Within the circumscribed domain of genomic sequence-based information,
Cartwheel provides facilities to organize, analyze, and curate
information on the level of individual labs. The analyses are
then viewable by programs such as FamilyRelations. The Cartwheel
Project is the umbrella term for a bioinformatics infrastructure
first developed by C. Titus Brown and now maintained and extended
by the computational staff of the Center.As the genome data
has expanded, we have found it necessary to install another
queuing package, Parasol, to facilitate bulk jobs not covered
by Cartwheel.
The equipment that supports the computational efforts of the
Center includes two 18 unit Beowulf clusters, a web server for
the Sea Urchin Genome Project (SUGP) and several dual processor
development machines used by the staff for software construction,
testing and maintenance. In the past year we have decommissioned
one obsolete Beowulf cluster and installed a new one.
The utility of these comparative sequence analysis facilities
is reflected in the user population. At present, the Caltech
Cartwheel server, Woodward, has 249 total registered users in
40 lab groups. A total of 22181 jobs have run in the last year
for a total of 123 CPU days. The majority of these are Seqcomp
and Blast analyses.
The goal of the Center for Computational Regulatory Biology is to develop, refine and test computational approaches in genomics broadly and cis-regulatory analysis specifically. The primary focus for the latter is the elucidation of gene regulatory networks in development. The Center interacts with the wider research community in several ways: it provides open source software for use by academic research groups; it provides web-based servers for genomic analysis using software developed locally; and it maintains databases fundamental to the Sea Urchin Genome Project, an initiative that began in the Davidson laboratory and at the Genomics Technology Facility. The Facility provides to the Caltech and external scientific community upon request services and materials stemming from the macroarray libraries and arraying equipment that we maintain.

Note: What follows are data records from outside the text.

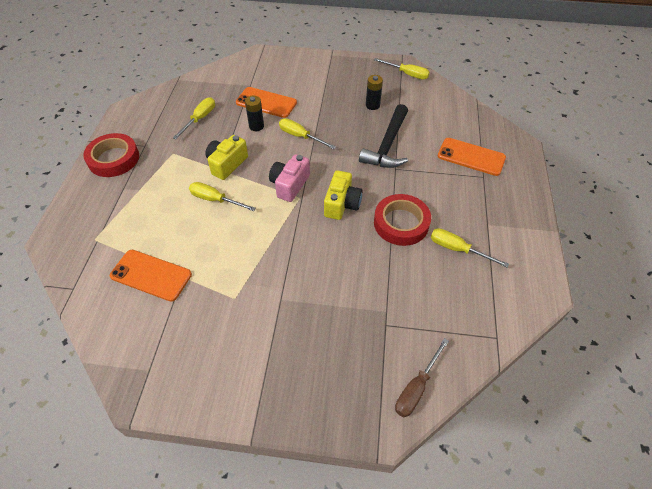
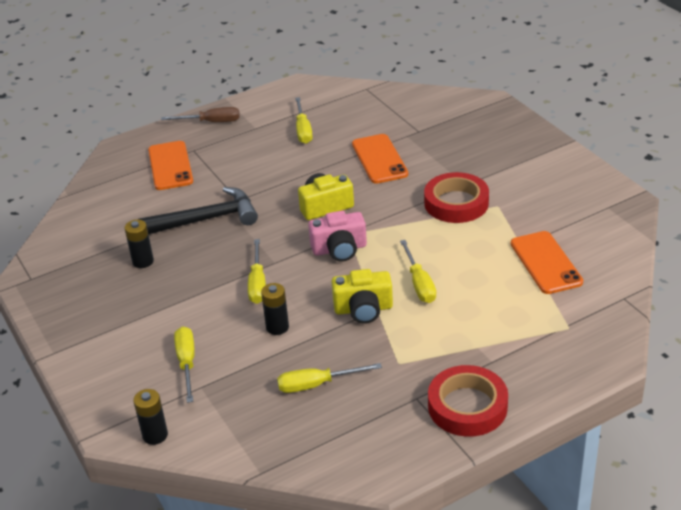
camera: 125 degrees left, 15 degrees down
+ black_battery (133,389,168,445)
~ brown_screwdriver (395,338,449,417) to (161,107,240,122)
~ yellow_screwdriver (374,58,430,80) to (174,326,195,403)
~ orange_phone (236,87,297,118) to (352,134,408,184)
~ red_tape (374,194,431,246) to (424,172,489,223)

One aspect of the Center is the Sea Urchin Genome Resource that maintains information resources that are used widely in the sea urchin research community. We provide sequence information through the Sea Urchin Genome Project web site (http://spbase.org). With the advent of the web resources for annotation established at the Human Genome Sequencing Center, Baylor College of Medicine and the Sea Urchin Genome Resources at NCBI, we have not seen the need to expand our local databases. However, we have refined the cross-index between our library clones and sequences stored in public databases at NCBI. Since so many of our libraries were used for the sequencing project, and the library location for the clones was preserved in the sequence information, we can provide a searchable sequence database from which the user can obtain clone information and order the clone. This "clone by computer" method renders our arrayed libraries extremely useful and readily accessible for the working molecular biologist.